The acts, protocols and resolutions of the conference of Carlsbad are given in M. de Martens’s Nouveau Recueil général de traités, &c., t. 4, pp. 8-166 (Göttingen, 1846). An interesting criticism of the Carlsbad Decrees is appended (p. 166), addressed by Baron Hans von Gagern, Luxemburg representative in the federal diet, to Baron von Plessen, Mecklenburg plenipotentiary at the conference of Carlsbad.  (W. A. P.) 


CARLSTADT, Karlstadt or Karolostadt (1480–1541), German reformer, whose real name was Andreas Rudolf Bodenstein, was born at Carlstadt in Bohemia. He entered the university of Erfurt in the winter term of 1499–1500, and remained there till 1503, when he went to Cologne. In the winter term of 1504–1505 he transferred himself to the newly founded university of Wittenberg, where he soon established his reputation as a teacher of philosophy, and a zealous champion of the scholastic system of Thomas Aquinas, against the revised nominalism associated with the name of Occam. In 1508 he was made canon of the Allerheiligenstift, a collegiate church incorporated in the university; and in 1510 he became doctor of theology and archdeacon, his duties being to preach, to say mass once a week and to lecture before the university; in 1513 he was appointed ordinary professor of theology. In 1515 he went to Rome, where with a view to becoming provost of the Allerheiligenstift he studied law, taking his degree as doctor juris utriusque. His experiences in the papal city produced upon him the same effect as upon Luther, and when in 1516 he returned to Germany it was as an ardent opponent of the Thomist philosophy and as a champion of the Augustinian doctrine of the impotence of the human will and salvation through Divine grace alone. The 151 theses of Carlstadt, dated the 16th of September 1516, discovered by Theodor Kolde (“Wittenberger Disputationsthesen” in Zeitschrift für Kirchengeschichte, xi. p. 448, &c.), prove that, so far from owing his change of view to Luther’s influence, he was at this time actually in advance of Luther. The two reformers were, in fact, never friends; though from the end of 1516 onwards the development of each was considerably influenced by the other.

Saved data entries:

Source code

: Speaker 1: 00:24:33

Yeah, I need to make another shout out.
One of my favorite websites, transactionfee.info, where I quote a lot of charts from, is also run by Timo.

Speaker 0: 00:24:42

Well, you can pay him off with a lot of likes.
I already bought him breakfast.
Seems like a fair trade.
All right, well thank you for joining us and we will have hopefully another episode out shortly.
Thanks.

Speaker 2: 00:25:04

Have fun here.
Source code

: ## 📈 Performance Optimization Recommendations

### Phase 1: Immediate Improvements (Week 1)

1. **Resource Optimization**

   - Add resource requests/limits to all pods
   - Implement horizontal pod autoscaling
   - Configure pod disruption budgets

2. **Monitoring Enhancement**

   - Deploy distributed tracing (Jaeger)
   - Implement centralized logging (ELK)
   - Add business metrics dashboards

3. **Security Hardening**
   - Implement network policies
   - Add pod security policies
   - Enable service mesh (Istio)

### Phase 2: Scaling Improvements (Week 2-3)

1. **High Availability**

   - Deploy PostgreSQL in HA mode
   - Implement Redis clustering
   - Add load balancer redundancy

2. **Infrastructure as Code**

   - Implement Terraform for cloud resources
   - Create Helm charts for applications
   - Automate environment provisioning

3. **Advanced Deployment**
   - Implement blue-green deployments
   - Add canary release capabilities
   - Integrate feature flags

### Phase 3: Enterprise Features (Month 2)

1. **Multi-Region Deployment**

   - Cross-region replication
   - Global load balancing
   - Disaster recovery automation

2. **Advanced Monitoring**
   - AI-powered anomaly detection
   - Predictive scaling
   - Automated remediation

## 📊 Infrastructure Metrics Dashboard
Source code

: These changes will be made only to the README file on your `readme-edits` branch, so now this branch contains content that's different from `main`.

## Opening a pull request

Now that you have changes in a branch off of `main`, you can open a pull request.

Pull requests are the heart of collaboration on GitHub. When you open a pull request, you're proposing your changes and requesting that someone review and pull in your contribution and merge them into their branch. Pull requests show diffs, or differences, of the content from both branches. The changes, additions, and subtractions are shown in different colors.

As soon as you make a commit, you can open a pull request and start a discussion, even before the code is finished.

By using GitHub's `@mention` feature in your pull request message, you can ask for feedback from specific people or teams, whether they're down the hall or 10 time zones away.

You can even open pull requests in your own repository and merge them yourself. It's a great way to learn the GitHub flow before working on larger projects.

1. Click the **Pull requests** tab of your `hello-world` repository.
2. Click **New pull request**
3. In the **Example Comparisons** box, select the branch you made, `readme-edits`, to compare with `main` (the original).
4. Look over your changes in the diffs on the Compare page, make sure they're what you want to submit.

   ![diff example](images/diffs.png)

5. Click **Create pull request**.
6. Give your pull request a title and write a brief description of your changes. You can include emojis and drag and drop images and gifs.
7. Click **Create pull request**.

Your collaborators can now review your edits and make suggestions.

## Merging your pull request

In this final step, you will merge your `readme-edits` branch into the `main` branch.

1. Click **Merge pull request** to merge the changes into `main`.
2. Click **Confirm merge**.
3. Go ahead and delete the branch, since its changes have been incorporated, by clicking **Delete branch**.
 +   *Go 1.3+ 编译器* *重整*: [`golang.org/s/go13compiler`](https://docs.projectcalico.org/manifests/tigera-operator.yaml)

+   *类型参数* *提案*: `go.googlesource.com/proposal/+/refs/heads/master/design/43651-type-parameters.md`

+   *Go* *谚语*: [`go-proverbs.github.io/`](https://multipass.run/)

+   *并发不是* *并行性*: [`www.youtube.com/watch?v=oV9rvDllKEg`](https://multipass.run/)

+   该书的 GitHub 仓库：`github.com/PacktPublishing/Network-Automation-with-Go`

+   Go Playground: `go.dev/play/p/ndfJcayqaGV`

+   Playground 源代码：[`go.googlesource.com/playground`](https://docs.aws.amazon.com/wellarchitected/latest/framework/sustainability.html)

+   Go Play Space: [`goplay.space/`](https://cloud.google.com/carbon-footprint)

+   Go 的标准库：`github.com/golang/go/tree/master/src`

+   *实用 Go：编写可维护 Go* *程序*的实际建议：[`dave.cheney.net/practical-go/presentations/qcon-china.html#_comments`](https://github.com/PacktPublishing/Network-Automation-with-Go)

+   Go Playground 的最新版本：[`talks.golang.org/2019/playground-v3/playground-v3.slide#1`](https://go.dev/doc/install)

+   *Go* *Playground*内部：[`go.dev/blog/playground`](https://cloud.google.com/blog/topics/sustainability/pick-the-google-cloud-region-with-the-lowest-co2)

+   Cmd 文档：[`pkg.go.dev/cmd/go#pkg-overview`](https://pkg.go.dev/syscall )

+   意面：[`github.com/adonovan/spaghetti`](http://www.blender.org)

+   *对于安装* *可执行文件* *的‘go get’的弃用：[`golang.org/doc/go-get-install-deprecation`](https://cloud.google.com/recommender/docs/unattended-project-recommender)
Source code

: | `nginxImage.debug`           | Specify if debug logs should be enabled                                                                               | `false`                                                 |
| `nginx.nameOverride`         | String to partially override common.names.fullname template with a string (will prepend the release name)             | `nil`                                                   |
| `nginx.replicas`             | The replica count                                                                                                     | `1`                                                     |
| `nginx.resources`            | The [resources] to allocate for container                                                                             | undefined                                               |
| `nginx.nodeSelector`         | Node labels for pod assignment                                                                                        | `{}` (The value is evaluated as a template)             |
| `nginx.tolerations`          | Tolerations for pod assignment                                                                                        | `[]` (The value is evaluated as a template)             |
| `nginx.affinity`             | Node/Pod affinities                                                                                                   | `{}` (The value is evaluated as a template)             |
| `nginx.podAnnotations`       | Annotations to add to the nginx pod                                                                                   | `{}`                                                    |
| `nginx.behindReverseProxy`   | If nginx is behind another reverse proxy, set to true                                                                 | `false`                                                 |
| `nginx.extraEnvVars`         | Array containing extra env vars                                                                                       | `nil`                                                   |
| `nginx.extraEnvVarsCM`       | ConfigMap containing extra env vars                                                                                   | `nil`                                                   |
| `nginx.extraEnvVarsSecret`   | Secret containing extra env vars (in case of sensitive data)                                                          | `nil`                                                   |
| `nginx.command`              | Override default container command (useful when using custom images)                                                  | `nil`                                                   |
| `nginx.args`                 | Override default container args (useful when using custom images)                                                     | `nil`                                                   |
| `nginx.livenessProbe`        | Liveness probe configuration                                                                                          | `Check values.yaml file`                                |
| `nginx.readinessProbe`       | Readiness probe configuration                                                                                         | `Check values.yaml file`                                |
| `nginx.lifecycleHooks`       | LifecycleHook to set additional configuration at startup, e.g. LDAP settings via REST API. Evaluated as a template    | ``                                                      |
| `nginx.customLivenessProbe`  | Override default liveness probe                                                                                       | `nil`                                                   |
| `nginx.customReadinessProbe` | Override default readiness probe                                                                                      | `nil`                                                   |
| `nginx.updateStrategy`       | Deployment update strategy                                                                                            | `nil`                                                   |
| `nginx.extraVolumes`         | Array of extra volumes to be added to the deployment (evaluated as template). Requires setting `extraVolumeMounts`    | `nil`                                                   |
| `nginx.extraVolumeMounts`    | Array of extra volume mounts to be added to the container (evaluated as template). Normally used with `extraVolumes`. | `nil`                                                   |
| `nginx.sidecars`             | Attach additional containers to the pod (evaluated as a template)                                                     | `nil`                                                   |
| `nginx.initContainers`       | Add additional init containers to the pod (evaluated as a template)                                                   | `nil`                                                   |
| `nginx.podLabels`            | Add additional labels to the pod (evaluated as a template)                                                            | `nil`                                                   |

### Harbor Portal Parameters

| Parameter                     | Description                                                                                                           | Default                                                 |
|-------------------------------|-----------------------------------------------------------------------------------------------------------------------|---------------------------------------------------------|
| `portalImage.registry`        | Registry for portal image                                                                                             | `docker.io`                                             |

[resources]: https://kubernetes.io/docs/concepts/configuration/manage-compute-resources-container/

§ Instruction 1:
What was Carlstadt's real name, according to the Carlstadt entry?
§ Instruction 2:
Continue the Carlstadt entry from its final sentence onward.

§ Answer section 1:
Andreas Rudolf Bodenstein

§ Answer section 2:
In the spring of 1518, in reply to Eck’s Obelisci, an attack on Luther’s 95 theses, Carlstadt published a series of theses, maintaining the supremacy of the Holy Scriptures (which he regarded as verbally inspired) over ecclesiastical tradition and the authority of the fathers, and asserting the liability of general councils to error. Eck challenged him to a public disputation, in which Luther also took part, and which lasted from the 27th of June to the 15th of July 1519. In this dialectical warfare Carlstadt was no match for Eck; but the dispute only served to confirm him in his revolt from the dominant theology, and in three violent polemical treatises against Eck he proclaimed the doctrine of the exclusive operation of grace in the justification of believers.

This attitude led him in 1520, by a logical development, to an open attack on all those ecclesiastical practices in which the doctrine of justification by works had become crystallized; e.g. indulgences and the abuse of holy water and consecrated salt. At the same time he appeared as the first of modern biblical critics, denying the Mosaic authorship of the Pentateuch and classing the Scriptures into three categories of different value in accordance with the degrees of certainty as to their traditional origin. He still, however, maintained the doctrine of verbal inspiration, and attacked Luther for rejecting the epistle of James. In 1520 Carlstadt’s name was included in the papal bull excommunicating Luther; after a momentary hesitation he decided to remain firm in his protestant attitude, published an appeal from the pope to a general council, and attacked the corruptions of the papacy itself in a treatise on “the holiness of the pope” (Von päpstlicher Heiligkeit, October 17th, 1520).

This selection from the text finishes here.